-------- Provided passage

Triangle J Council of Governments Report
The Great Coharie Watershed in Sampson County, North Carolina is home to a wide variety of flora and fauna. A portion of the Coharie Creek has been designated a Natural Heritage Program Natural Area because it supports two relatively rare populations of Bluff Oak and Cypress Gum Swamp. It is also home to three rare freshwater mollusks: lampmussel, pod lance, eastern creekshell.
Recognizing the unique ecological value of the Great Coharie Creek Watershed, the Triangle J Council of Governments, in partnership with the NC Ecosystem Enhancement Program (EEP) and the NC DENR Division of Water Resources(DNR), conducted a detailed analysis of the Great Coharie Creek Watershed. The Triangle J Council of Governments, which is an intergovernmental organization that serves a seven county region in order to address challenges that transcend political boundaries, was uniquely positioned to spearhead the study. The study was conducted from January 2009 to October 2014 and included a series of reports which reflect findings from analysis of the watershed. The findings summarized here are primarily from two TJCOG reports:
- Final Great Coharie Creek Local Watershed Plan: Watershed Assessment Report, October 2014, and
- Final Great Coharie Creek Local Watershed Plan: Watershed Management Plan, October 2014
The key findings of the two TJCOG reports are summarized below. The summary focuses on four main areas: water quality, stream morphology and hydrology, invasive species and habitat. The summary also includes a few recommendations from the TJCOG reports.
Major Problem Areas
Nutrient enrichment and low dissolved oxygen are the two primary water quality concerns, although low dissolved oxygen seems to be a normal, natural condition for what TJCOG refers to as a blackwater swamp stream. The low dissolved oxygen observed is largely a natural phenomenon resulting form extremely low flow and impounding, possibly exacerbated by somewhat by dense growth of aquatic vegetation.
Nutrient pollution comes from agricultural field crops, turf grass production, and livestock operations, although within the study area, the greatest source of nutrient runoff was from agricultural crop land. According to TJCOG, surface runoff from agricultural and developed lands is quickly drained and transported to mainstem streams through a vast, interconnected network of ditches and waterways, which may account for nutrient issues observed in the waterways. (TJCOG Report, 2014:iii). Nearly every agricultural field has ditches along its edges. According to TJCOG, there are nearly 2 million linear feet of ditches within the Local Watershed Plan study area. Nutrients enter these ditches and waterways through various pathway including overland runoff, subsurface flows, and through airborne means when waste is spread as fertilizer during windy conditions.

----------------
-------- Data lines

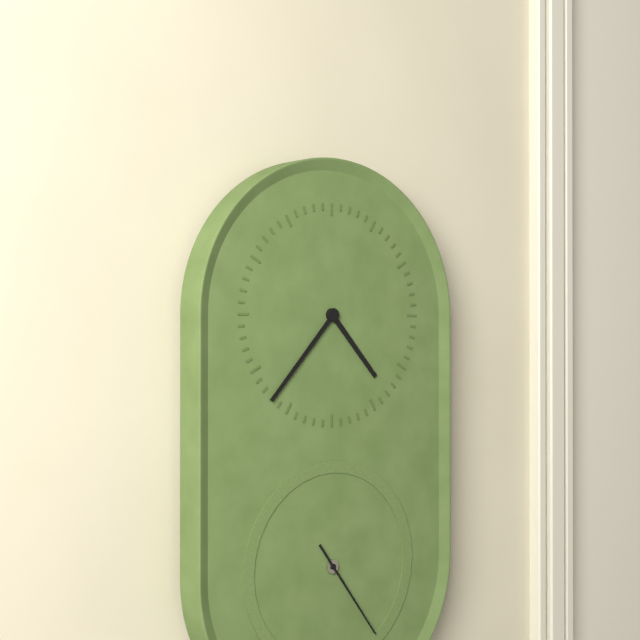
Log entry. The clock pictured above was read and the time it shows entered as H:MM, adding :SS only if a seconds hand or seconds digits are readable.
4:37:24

----------------
-------- Data lines

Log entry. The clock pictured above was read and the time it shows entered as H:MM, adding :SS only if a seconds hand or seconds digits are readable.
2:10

----------------
-------- Data lines

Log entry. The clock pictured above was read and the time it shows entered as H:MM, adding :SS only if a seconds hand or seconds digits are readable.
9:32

----------------

Set problem - Please continue the watershed summary, picking up right after its last sentence. The records stand apart from the watershed summary and are unrelated to it.

Right answer -
Nutrient and sediment runoff is exacerbated by the lack of a vegetative buffer along the banks of these ditches and waterways. Buffers could help filter excess nutrients and reduce the impacts downstream. Without buffers, the likelihood of erosion is also increased. A vegetative buffer would also provide some shading, which would limit the direct sunlight on the creek, thus reducing water temperature and limiting algal growth.
Interestingly, TJCOG found that water quality at the outlet of the study area was better than in the headwaters, indicating that nutrient removal was occurring as water moved through the system.
Stream Morphology and Hydrology
In the Great Coharie Creek study area, the creek exists in a low slope, slow moving waterway with frequent flow obstructions such as beaver dams, downed trees and man-made impoundments. The low slope of the creek channel means that even a small fallen tree can become an obstruction that backs up water. In addition, in building dams, beavers create slower, warmer, open water conditions leading to lower dissolved oxygen. This can impact the survival rate of aquatic species. However, beaver dams and other obstructions such as downed trees provide some benefits to the creek. For example, obstructions slow the flow of water in the river and raise water levels along the floodplain, where excess nutrients can be taken up by plants. In its study of the Great Coharie Creek, TJCOG found that nutrient concentrations in the creek decreased as you move from headwaters downstream, indicating that nutrient removal occurs along the way.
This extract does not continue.